*** Records provided ***

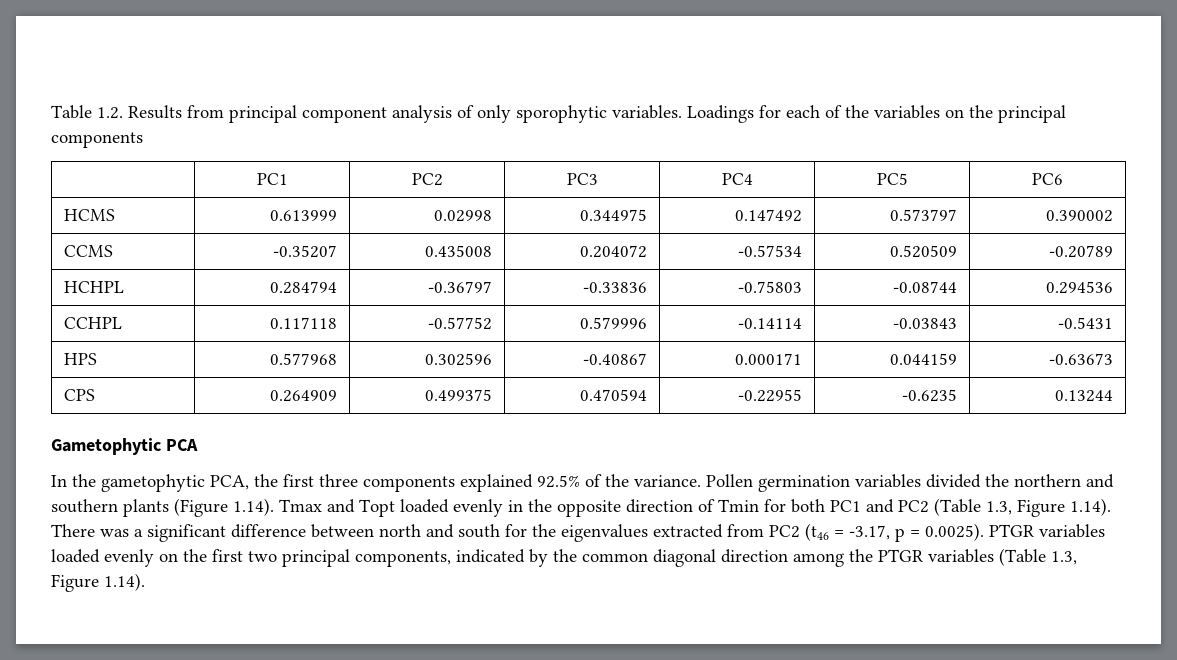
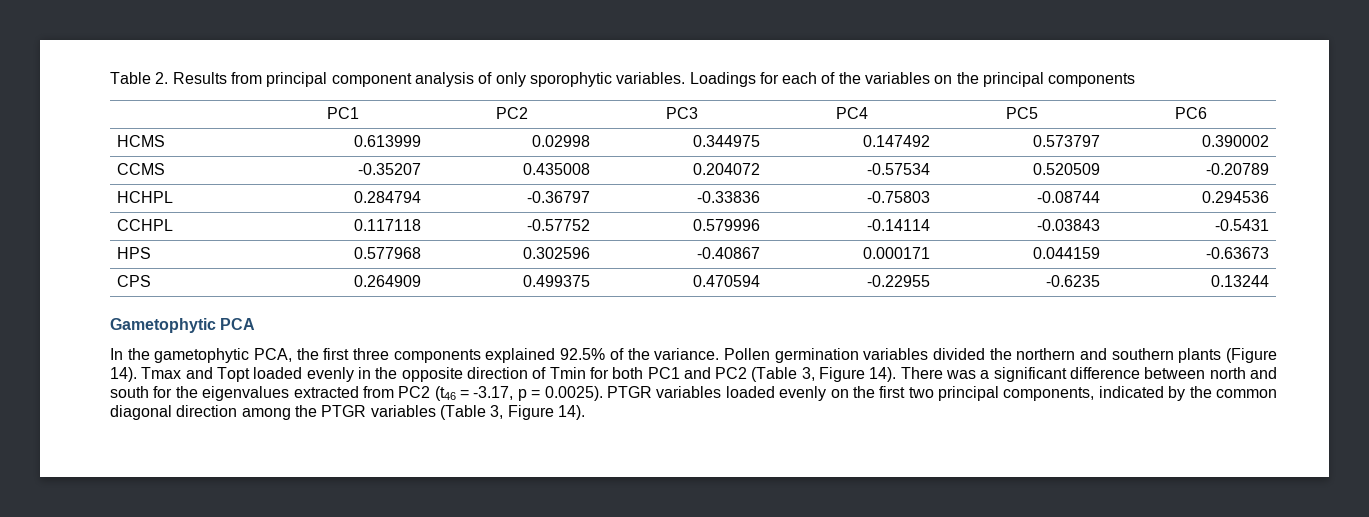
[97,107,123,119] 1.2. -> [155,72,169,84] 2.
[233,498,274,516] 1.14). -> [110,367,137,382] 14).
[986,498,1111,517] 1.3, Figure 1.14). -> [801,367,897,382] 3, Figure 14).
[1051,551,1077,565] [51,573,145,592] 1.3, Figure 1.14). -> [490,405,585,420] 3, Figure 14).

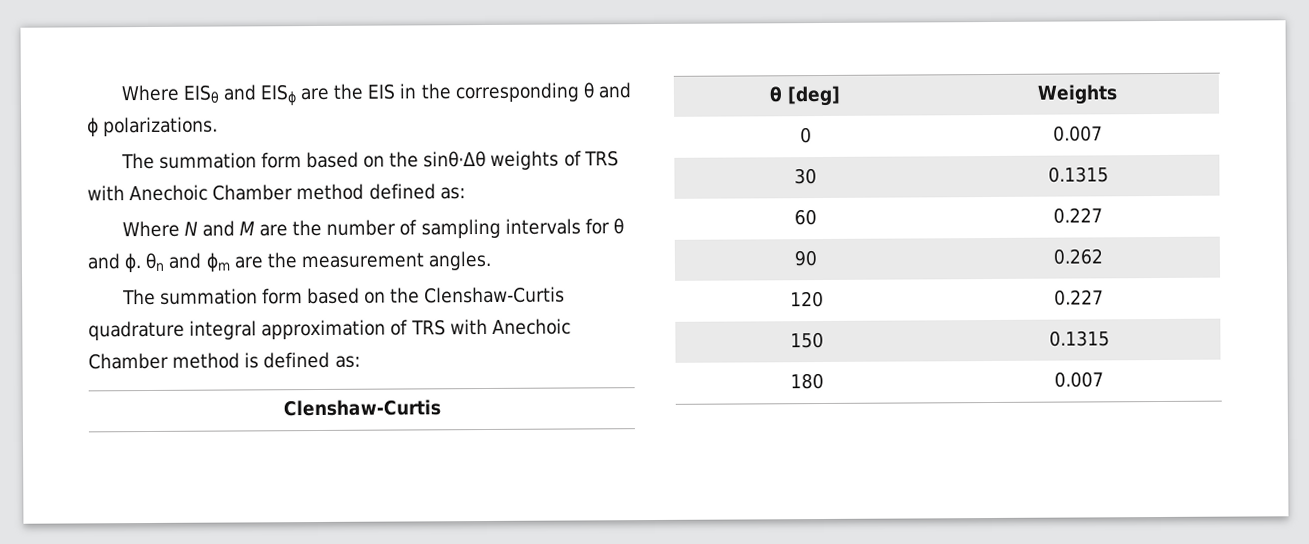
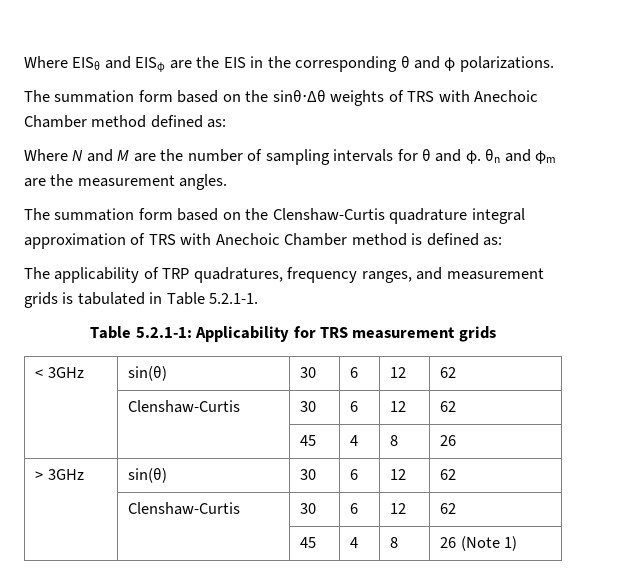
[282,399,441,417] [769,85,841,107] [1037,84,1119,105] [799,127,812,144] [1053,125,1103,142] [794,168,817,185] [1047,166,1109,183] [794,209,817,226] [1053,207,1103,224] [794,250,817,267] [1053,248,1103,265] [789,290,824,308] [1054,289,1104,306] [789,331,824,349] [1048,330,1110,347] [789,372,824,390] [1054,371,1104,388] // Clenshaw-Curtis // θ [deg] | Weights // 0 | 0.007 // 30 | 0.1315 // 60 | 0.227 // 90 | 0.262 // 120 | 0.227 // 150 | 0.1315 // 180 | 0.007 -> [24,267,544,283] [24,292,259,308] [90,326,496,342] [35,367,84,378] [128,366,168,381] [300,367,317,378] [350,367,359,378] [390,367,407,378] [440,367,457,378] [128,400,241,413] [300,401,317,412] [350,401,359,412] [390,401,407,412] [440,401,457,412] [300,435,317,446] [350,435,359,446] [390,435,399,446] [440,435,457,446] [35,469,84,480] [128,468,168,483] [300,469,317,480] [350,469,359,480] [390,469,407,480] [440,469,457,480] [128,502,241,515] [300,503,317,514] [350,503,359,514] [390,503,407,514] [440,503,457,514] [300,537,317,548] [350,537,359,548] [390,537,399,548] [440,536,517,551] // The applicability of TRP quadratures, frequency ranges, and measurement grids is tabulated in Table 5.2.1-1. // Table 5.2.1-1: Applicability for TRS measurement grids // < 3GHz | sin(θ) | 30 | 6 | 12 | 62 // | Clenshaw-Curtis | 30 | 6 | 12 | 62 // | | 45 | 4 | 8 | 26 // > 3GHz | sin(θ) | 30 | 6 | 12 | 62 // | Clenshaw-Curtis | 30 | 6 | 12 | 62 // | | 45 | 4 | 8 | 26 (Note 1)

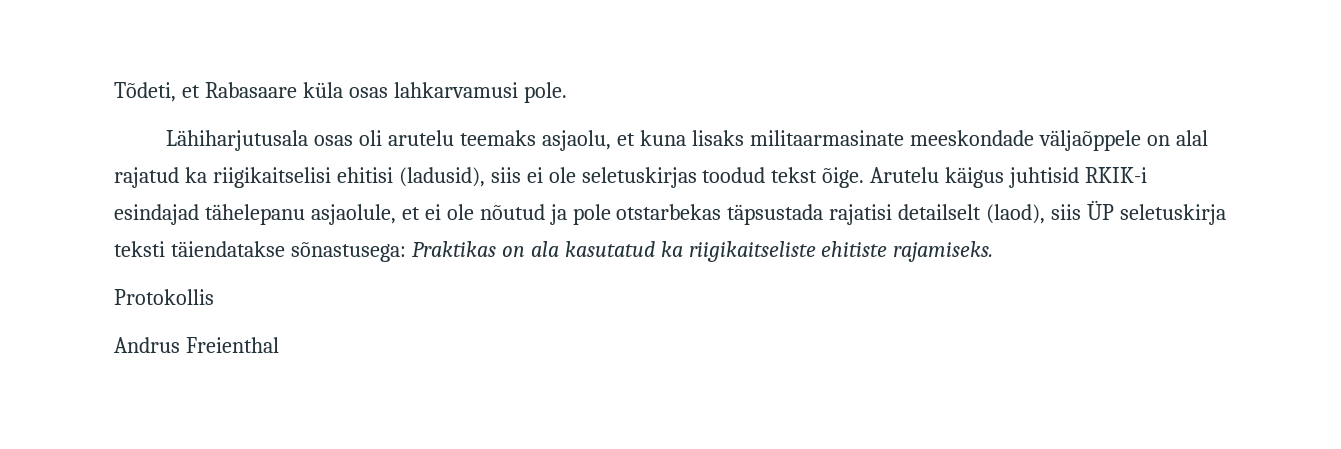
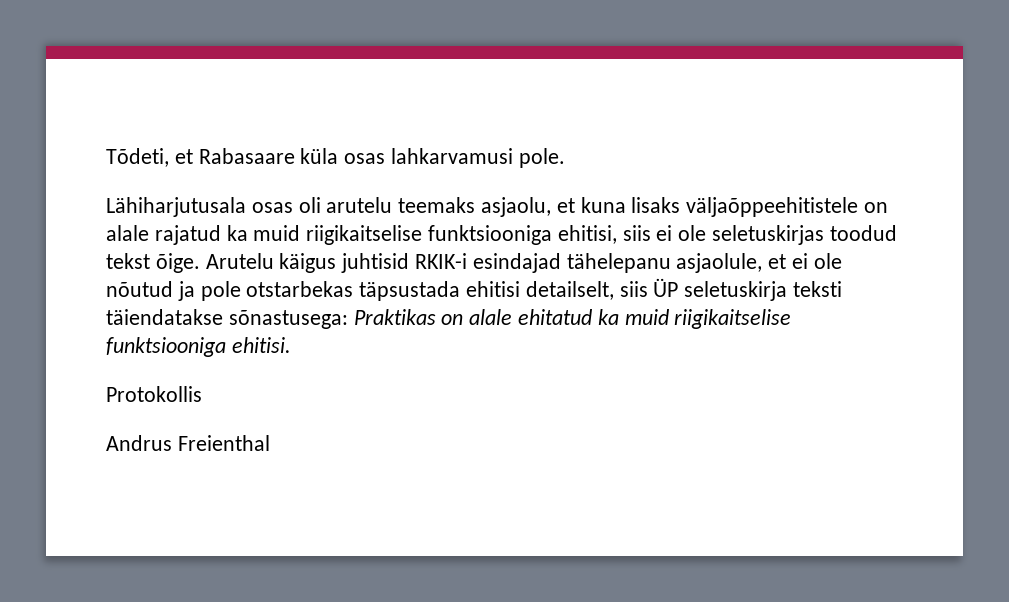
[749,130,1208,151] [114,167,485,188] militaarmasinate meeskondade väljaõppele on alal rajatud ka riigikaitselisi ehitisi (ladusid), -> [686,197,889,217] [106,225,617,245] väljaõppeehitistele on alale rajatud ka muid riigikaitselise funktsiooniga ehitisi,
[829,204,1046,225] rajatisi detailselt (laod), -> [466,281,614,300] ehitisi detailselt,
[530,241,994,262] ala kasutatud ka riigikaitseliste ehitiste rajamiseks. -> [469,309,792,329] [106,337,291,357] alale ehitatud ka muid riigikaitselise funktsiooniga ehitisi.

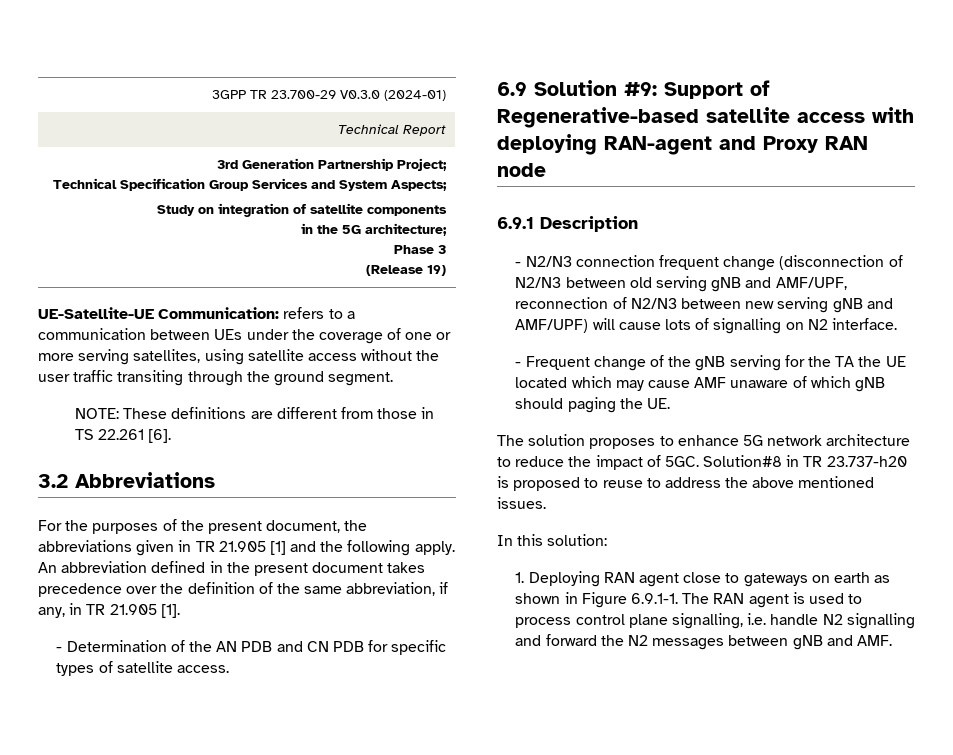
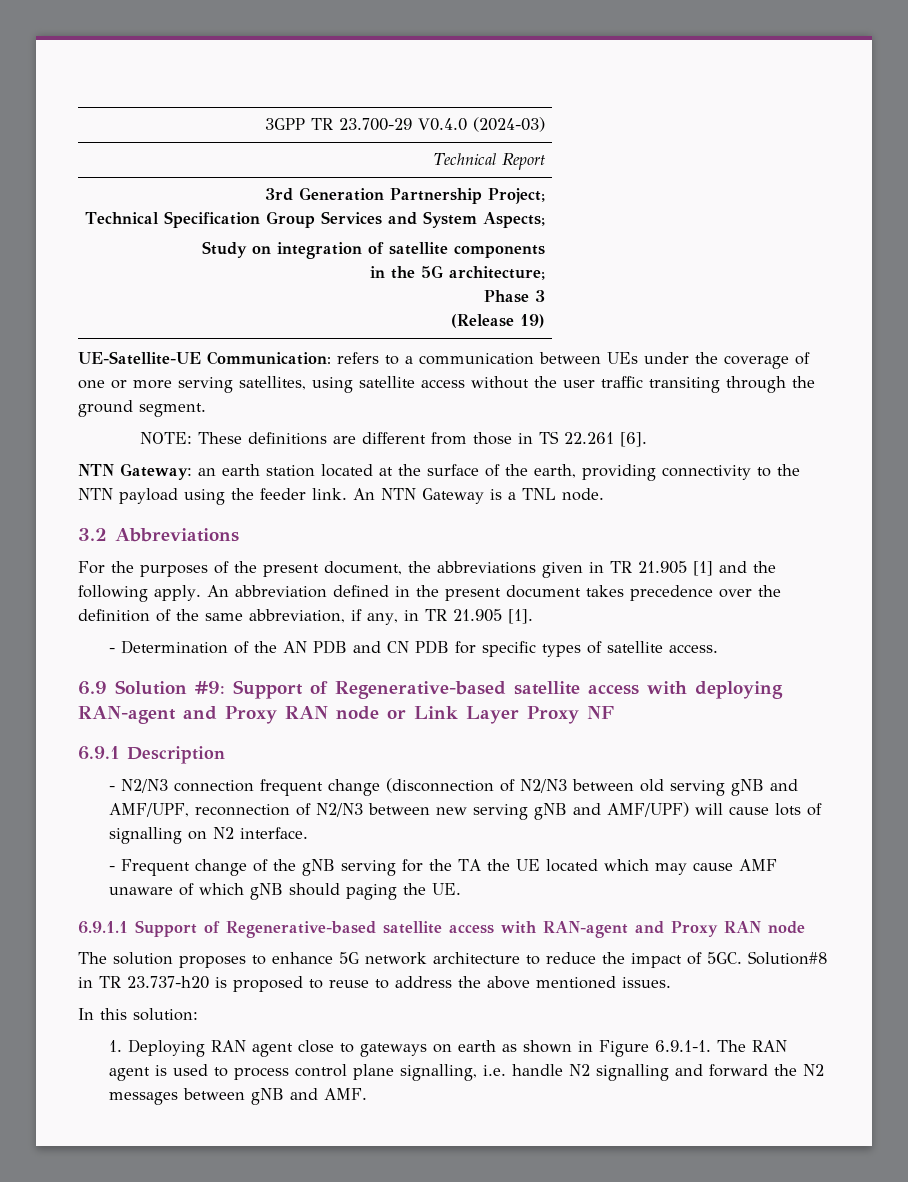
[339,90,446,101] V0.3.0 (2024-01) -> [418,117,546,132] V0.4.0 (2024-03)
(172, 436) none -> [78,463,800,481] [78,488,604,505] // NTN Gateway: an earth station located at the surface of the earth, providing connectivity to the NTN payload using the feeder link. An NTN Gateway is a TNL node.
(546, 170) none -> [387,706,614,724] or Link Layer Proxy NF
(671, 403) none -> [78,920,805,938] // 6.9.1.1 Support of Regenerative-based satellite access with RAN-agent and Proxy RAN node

*** End of Records provided ***

■ Directions
When you reach the line holding "[233,498,274,516] 1.14). ->" in the records above, begin reproducing exactly, stop after the line holding "[1051,551,1077,565] [51,573,145,592] 1.3, Figure", and output nothing else.

■ Output of the exercise
[233,498,274,516] 1.14). -> [110,367,137,382] 14).
[986,498,1111,517] 1.3, Figure 1.14). -> [801,367,897,382] 3, Figure 14).
[1051,551,1077,565] [51,573,145,592] 1.3, Figure 1.14). -> [490,405,585,420] 3, Figure 14).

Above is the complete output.